Christopher Bassford, Clausewitz and his Works, clausewitz.com, 2000.

Annette C. Baier, Moral Prejudices, Harvard University Press, Cambridge, 1995

Benito Mussolini, "The Doctrine of Fascism" in Social and Political Philosophy, ed. John Somerville and Ronald Santoni, Anchor Books, New York, 1963.

1 Comments:

Blogger Ed said...

Fascinating post. The distinction you make between guerilla war and terrorism is a valuable and timely one.

You lost me on a couple points, though. Jerry Falwell a fascist?
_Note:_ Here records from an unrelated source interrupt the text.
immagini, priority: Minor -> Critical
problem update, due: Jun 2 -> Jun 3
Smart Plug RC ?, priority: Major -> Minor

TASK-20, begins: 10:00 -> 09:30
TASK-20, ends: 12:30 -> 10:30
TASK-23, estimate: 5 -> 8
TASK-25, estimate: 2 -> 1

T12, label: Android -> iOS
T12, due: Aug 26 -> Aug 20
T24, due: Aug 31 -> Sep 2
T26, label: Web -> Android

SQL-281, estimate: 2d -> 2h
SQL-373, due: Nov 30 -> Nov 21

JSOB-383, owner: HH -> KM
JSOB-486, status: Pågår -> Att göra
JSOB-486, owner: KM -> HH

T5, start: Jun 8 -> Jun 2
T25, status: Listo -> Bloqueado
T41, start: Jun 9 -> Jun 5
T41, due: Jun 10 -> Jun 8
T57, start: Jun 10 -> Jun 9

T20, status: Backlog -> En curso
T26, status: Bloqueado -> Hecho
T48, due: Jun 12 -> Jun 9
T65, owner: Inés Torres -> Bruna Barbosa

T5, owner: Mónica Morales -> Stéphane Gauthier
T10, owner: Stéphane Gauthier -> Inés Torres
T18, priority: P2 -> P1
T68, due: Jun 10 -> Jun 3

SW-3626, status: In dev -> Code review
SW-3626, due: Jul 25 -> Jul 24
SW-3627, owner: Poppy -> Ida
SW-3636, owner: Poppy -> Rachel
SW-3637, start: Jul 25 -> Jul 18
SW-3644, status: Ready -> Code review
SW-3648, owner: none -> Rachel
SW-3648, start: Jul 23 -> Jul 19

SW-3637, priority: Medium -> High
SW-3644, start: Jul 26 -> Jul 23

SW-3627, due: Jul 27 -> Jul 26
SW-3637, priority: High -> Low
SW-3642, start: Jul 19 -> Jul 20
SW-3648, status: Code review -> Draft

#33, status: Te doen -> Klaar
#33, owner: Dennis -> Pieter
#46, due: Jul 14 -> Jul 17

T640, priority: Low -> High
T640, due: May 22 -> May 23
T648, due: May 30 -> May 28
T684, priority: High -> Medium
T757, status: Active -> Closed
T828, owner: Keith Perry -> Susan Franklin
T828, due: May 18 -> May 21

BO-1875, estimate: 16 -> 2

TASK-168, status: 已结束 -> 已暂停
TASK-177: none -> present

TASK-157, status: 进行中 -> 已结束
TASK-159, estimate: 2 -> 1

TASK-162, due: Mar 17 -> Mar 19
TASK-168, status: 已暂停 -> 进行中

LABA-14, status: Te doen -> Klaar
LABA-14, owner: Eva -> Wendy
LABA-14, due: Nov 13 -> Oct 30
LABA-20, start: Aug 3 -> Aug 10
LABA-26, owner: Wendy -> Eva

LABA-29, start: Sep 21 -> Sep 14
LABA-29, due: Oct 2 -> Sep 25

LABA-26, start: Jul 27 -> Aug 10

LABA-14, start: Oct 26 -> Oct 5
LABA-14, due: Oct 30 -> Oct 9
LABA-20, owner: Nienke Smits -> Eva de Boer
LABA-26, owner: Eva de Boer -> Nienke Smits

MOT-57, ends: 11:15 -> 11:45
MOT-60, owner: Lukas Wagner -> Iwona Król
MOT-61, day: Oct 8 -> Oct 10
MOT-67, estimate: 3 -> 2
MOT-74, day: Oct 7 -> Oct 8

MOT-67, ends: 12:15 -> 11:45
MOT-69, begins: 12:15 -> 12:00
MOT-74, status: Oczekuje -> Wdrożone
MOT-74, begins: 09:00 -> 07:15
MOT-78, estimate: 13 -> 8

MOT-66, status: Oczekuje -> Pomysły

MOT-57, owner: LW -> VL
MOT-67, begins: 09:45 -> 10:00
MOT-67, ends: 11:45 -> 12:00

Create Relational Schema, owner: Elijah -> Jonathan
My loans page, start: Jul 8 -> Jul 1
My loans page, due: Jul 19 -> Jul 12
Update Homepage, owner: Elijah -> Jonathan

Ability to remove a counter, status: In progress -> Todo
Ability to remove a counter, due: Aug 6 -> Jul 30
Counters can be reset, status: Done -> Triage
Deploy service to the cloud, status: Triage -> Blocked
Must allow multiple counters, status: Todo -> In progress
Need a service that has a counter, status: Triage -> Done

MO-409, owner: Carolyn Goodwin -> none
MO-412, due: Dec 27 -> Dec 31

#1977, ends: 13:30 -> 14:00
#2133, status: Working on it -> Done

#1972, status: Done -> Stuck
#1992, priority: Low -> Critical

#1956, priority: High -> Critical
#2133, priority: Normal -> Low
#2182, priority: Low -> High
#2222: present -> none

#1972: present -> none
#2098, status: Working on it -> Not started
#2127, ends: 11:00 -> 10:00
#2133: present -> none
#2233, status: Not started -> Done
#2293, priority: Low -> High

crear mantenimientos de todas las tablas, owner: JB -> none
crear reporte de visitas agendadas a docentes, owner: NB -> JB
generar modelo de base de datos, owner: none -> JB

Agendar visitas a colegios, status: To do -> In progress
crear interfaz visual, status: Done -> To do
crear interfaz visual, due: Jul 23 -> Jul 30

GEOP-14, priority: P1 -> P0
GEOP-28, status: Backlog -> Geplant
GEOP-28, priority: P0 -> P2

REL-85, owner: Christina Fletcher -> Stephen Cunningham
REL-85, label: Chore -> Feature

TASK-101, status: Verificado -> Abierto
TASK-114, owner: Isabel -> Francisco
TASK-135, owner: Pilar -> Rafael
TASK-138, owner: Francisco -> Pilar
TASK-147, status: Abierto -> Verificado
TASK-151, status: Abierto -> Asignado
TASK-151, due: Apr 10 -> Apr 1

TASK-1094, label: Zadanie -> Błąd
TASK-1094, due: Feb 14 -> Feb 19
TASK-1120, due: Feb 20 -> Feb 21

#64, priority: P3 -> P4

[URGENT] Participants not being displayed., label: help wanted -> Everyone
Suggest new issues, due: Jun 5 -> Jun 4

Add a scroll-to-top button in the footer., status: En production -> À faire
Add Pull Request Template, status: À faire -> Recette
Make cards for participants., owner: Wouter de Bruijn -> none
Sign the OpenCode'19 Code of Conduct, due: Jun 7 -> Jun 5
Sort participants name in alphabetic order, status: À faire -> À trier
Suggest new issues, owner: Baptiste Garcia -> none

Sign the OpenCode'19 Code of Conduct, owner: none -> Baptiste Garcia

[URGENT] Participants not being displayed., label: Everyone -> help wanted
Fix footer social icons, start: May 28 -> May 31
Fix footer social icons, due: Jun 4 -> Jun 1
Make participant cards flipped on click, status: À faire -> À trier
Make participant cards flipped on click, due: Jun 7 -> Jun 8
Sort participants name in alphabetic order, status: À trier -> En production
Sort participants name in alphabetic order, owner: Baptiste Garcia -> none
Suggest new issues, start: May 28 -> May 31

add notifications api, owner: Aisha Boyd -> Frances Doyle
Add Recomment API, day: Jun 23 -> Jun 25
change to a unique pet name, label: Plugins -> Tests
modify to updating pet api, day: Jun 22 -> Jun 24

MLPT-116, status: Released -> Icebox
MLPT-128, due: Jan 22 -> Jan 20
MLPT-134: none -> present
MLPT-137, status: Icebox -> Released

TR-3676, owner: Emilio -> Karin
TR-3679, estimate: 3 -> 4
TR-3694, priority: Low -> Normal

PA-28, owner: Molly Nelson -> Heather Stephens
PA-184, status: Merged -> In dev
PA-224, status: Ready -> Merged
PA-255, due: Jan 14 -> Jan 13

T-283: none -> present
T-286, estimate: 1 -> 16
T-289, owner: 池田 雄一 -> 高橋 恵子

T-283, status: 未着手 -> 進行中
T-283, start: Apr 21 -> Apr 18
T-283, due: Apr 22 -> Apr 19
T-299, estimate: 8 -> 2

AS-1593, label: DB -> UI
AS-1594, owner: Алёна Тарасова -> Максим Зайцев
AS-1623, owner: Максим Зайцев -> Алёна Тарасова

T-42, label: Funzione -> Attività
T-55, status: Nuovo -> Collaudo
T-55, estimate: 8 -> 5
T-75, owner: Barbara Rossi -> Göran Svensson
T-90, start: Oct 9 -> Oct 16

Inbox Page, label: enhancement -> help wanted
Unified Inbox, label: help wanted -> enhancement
Though he does a good bit of handwringing about our godlessness, I don't see him as a statist (more of the free-enterprise conservative school, it would seem), unless you see right-wing criticism of liberalism as ipso facto fascism.

Also, you say a current problem with democracy is that we have lost our capacity to make moral/value judgments, primarily because we have relinquished this responsiblity to the pseudosciences, media etc. Many people would diagnose this faith in the pseudosciences as a new religion filling the yawning gap left by the vanquished Judeo-Christian morality (the old basis for moral/value judgments). That's a problem, isn't it? How do we reclaim the difference between right and wrong? What is our foundation for value judgments in a universe of failed gods?